Print every entry exactly as it appears, but skip the pictures.

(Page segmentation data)
+++
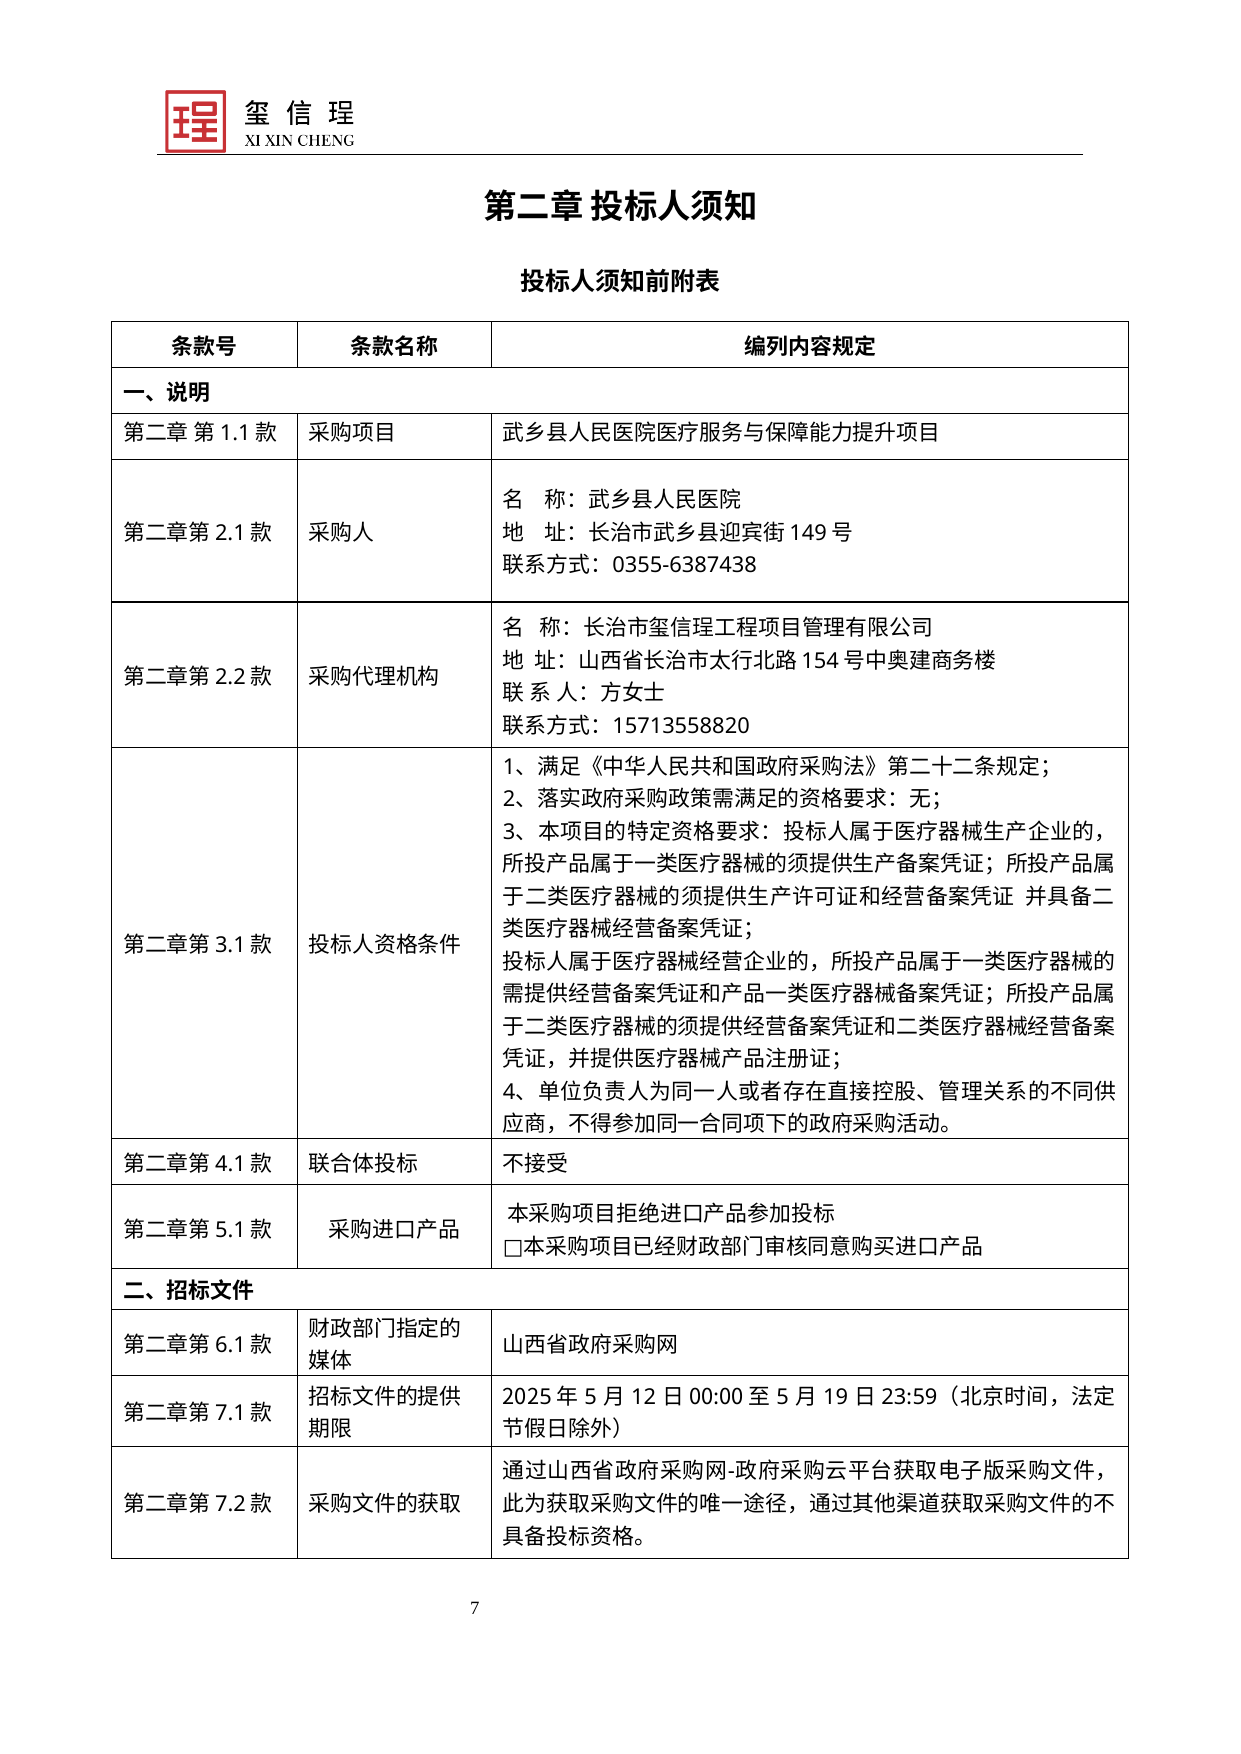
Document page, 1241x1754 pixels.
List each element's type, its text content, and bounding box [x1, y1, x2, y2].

subtitle 投标人须知 [165, 171, 1075, 236]
table_cell 第二章 第1.1款 [112, 414, 297, 459]
table_cell 第二章第7.2款 [112, 1447, 297, 1557]
table_cell 名 称：长治市玺信珵工程项目管理有限公司 地 址：山西省长治市太行北路154号中奥建商务楼 联 系 人：方女士 联系方式：15713558820 [492, 603, 1128, 747]
picture [165, 90, 354, 153]
table_cell 第二章第7.1款 [112, 1376, 297, 1446]
table_cell 投标人资格条件 [298, 748, 491, 1138]
table_cell 采购代理机构 [298, 603, 491, 747]
table_cell 2025年 5 月 12 日00:00至 5 月 19 日23:59（北京时间，法定节假日除外） [492, 1376, 1128, 1446]
table_cell 一、说明 [112, 368, 1128, 413]
table_cell 采购项目 [298, 414, 491, 459]
table_cell 通过山西省政府采购网-政府采购云平台获取电子版采购文件，此为获取采购文件的唯一途径，通过其他渠道获取采购文件的不具备投标资格。 [492, 1447, 1128, 1557]
table_cell 第二章第2.2款 [112, 603, 297, 747]
table_cell 财政部门指定的 媒体 [298, 1310, 491, 1375]
table_cell 第二章第5.1款 [112, 1185, 297, 1268]
table_cell 不接受 [492, 1139, 1128, 1184]
table_cell 采购进口产品 [298, 1185, 491, 1268]
table_cell 招标文件的提供 期限 [298, 1376, 491, 1446]
table_cell 第二章第6.1款 [112, 1310, 297, 1375]
table_cell 采购文件的获取 [298, 1447, 491, 1557]
table_cell 第二章第2.1款 [112, 460, 297, 601]
table_cell 山西省政府采购网 [492, 1310, 1128, 1375]
table_cell 第二章第4.1款 [112, 1139, 297, 1184]
table_cell 武乡县人民医院医疗服务与保障能力提升项目 [492, 414, 1128, 459]
table_header 编列内容规定 [492, 322, 1128, 367]
table_cell 采购人 [298, 460, 491, 601]
table_cell 本采购项目拒绝进口产品参加投标 □本采购项目已经财政部门审核同意购买进口产品 [492, 1185, 1128, 1268]
table_cell 联合体投标 [298, 1139, 491, 1184]
table_cell 第二章第3.1款 [112, 748, 297, 1138]
table_cell 名 称：武乡县人民医院 地 址：长治市武乡县迎宾街149号 联系方式：0355-6387438 [492, 460, 1128, 601]
subtitle 投标人须知前附表 [165, 247, 1075, 312]
table_header 条款名称 [298, 322, 491, 367]
table_header 条款号 [112, 322, 297, 367]
table_cell 二、招标文件 [112, 1269, 1128, 1309]
table_cell 1、满足《中华人民共和国政府采购法》第二十二条规定； 2、落实政府采购政策需满足的资格要求：无； 3、本项目的特定资格要求：投标人属于医疗器械生产企业的，所投产品属于一类医疗器械的须提供生产备案凭证；所投产品属于二类医疗器械的须提供生产许可证和经营备案凭证 并具备二类医疗器械经营备案凭证； 投标人属于医疗器械经营企业的，所投产品属于一类医疗器械的需提供经营备案凭证和产品一类医疗器械备案凭证；所投产品属于二类医疗器械的须提供经营备案凭证和二类医疗器械经营备案凭证，并提供医疗器械产品注册证； 4、单位负责人为同一人或者存在直接控股、管理关系的不同供应商，不得参加同一合同项下的政府采购活动。 [492, 748, 1128, 1138]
+++
— YOUR SOLUTION —
Document page, 1241x1754 pixels.
List each element's type, its text content, and bounding box [x1, y1, x2, y2].

subtitle 投标人须知 [165, 171, 1075, 236]
table_cell 第二章 第1.1款 [112, 414, 297, 459]
table_cell 第二章第7.2款 [112, 1447, 297, 1557]
table_cell 名 称：长治市玺信珵工程项目管理有限公司 地 址：山西省长治市太行北路154号中奥建商务楼 联 系 人：方女士 联系方式：15713558820 [492, 603, 1128, 747]
picture [165, 90, 354, 153]
table_cell 第二章第7.1款 [112, 1376, 297, 1446]
table_cell 投标人资格条件 [298, 748, 491, 1138]
table_cell 采购代理机构 [298, 603, 491, 747]
table_cell 2025年 5 月 12 日00:00至 5 月 19 日23:59（北京时间，法定节假日除外） [492, 1376, 1128, 1446]
table_cell 一、说明 [112, 368, 1128, 413]
table_cell 采购项目 [298, 414, 491, 459]
table_cell 通过山西省政府采购网-政府采购云平台获取电子版采购文件，此为获取采购文件的唯一途径，通过其他渠道获取采购文件的不具备投标资格。 [492, 1447, 1128, 1557]
table_cell 第二章第2.2款 [112, 603, 297, 747]
table_cell 财政部门指定的 媒体 [298, 1310, 491, 1375]
table_cell 第二章第5.1款 [112, 1185, 297, 1268]
table_cell 不接受 [492, 1139, 1128, 1184]
table_cell 采购进口产品 [298, 1185, 491, 1268]
table_cell 招标文件的提供 期限 [298, 1376, 491, 1446]
table_cell 第二章第6.1款 [112, 1310, 297, 1375]
table_cell 采购文件的获取 [298, 1447, 491, 1557]
table_cell 第二章第2.1款 [112, 460, 297, 601]
table_cell 山西省政府采购网 [492, 1310, 1128, 1375]
table_cell 第二章第4.1款 [112, 1139, 297, 1184]
table_cell 武乡县人民医院医疗服务与保障能力提升项目 [492, 414, 1128, 459]
table_header 编列内容规定 [492, 322, 1128, 367]
table_cell 采购人 [298, 460, 491, 601]
table_cell 本采购项目拒绝进口产品参加投标 □本采购项目已经财政部门审核同意购买进口产品 [492, 1185, 1128, 1268]
table_cell 联合体投标 [298, 1139, 491, 1184]
table_cell 第二章第3.1款 [112, 748, 297, 1138]
table_cell 名 称：武乡县人民医院 地 址：长治市武乡县迎宾街149号 联系方式：0355-6387438 [492, 460, 1128, 601]
subtitle 投标人须知前附表 [165, 247, 1075, 312]
table_header 条款名称 [298, 322, 491, 367]
table_header 条款号 [112, 322, 297, 367]
table_cell 二、招标文件 [112, 1269, 1128, 1309]
table_cell 1、满足《中华人民共和国政府采购法》第二十二条规定； 2、落实政府采购政策需满足的资格要求：无； 3、本项目的特定资格要求：投标人属于医疗器械生产企业的，所投产品属于一类医疗器械的须提供生产备案凭证；所投产品属于二类医疗器械的须提供生产许可证和经营备案凭证 并具备二类医疗器械经营备案凭证； 投标人属于医疗器械经营企业的，所投产品属于一类医疗器械的需提供经营备案凭证和产品一类医疗器械备案凭证；所投产品属于二类医疗器械的须提供经营备案凭证和二类医疗器械经营备案凭证，并提供医疗器械产品注册证； 4、单位负责人为同一人或者存在直接控股、管理关系的不同供应商，不得参加同一合同项下的政府采购活动。 [492, 748, 1128, 1138]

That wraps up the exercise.